Huria Kristen Batak Protestan Simalungun (HKBPS) berdiri sendiri dan terpisah (manjae) dari HKBP dan berganti nama
menjadi gereja Kristen Protestan Simalungun (GKPS). Sejak masuknya Injil ke
Simalungun (1903) sampai saat ini terjadi pertumbuhan jemaat GKPS.
Pertumbuhan jemaat GKPS dari waktu ke waktu terus berjalan. Melalui data
statistik yang disampaikan Pimpinan Pusat GKPS dalam Laporan Pertanggungjawabannya
kepada Sinode Bolon ke-40, kita dapat melihat gambaran bahwa jumlah jemaat GKPS
sampai Mei 2010
mencapai 218.170 jiwa (52.734 KK yang terdiri dari 42.511 tangga banggal dan
10.223 tangga etek), yang bersekutu dalam 628 jemaat, 115 resort dan 7 distrik
yang tersebar di Sumatera, Jawa, Kalimantan dan Bali. Anggota jemaat ini
dilayani oleh 7995 pelayan yang terdiri dari: 181 orang Pendeta, 79 orang
Penginjil, 35 orang Vikar Pendeta, 6 orang vikar Penginjil, 4.279 orang Sintua
dan 3.415 orang Syamas. Data ini memberikan informasi kepada kita bahwa seorang
pelayan GKPS melayani 26 jiwa, dan seorang pelayan melayani 6 rumah tangga. Keadaan
ini memperlihatkan gambaran bahwa medan pelayan
yang dihadapi GKPS tersebar luas hampir ke seluruh Indonesia.
Pelayanan seorang pelayan erat hubungannya dengan kesediaan jemaat untuk
turut ambil bagian dalam setiap aktivitas gereja. Semakin ia merasakan sentuhan
pelayanan makan seiring dengan itu, kesediannanya untuk mengikuti
aktivitas-aktivitas gereja juga akan semakin besar. Sejalan dengan itu, data
statistik memperlihatkan bahwa keikutsertaan jemaat GKPS dalam
aktivitas-aktivitas gereja masih perlu untuk ditingkatkan. Misalnya saja dalam
jumlah kehadiran jemaat dalam ibadah Minggu, partonggoan dan Horja Banggal
Napansing (HBN), data menunjukkan dari 218.170 jiwa jumlah anggota jemaat GKPS,
yang mengikuti kebaktian Minggu persentase kehadirannya berkisar 46%,
partonggoan 30,5 % dan Sakramen Perjamuan Kudus (HBN) berkisar 43,1%. Keadaan
ini paling tidak memperlihatkan dua hal, pertama, kesediaan dan kesadaran
anggota jemaat untuk ambil bagian dalam aktivitas bergereja masih rendah.

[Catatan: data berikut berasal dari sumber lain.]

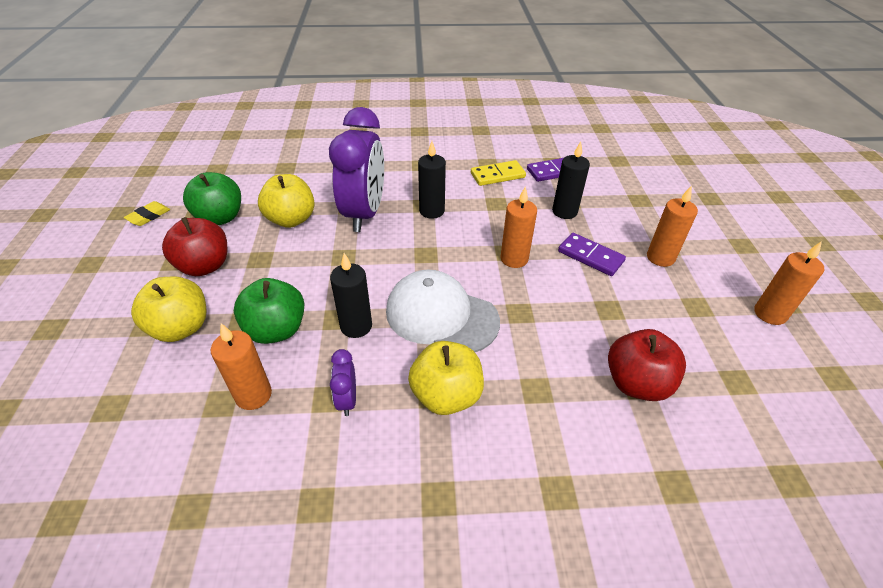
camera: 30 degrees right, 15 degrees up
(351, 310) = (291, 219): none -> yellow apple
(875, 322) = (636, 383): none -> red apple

Kedua, pelayanan yang dilakukan para pelayan di GKPS masih perlu untuk dikaji
kembali menuju pelayanan yang menyentuh hati.
Dalam pembukaan tata gereja GKPS dikatakan bahwa hadirnya Injil di
Simalungun (GKPS) adalah anugerah Allah yang menyelamatkan, memanggil dan
mengantar Simalungun dari kegelapan kepada terang Firman Tuhan.
Artinya, GKPS hadir ditengah-tengah warga dan budaya Simalungun. Hasimalungunon itu menjadi keunikan
tersendiri dari GKPS. Keadaan memperlihatkan bahwa sebagian besar warga jemaat
GKPS adalah suku Simalungun walaupun ada beberapa yang berasal dari suku lain.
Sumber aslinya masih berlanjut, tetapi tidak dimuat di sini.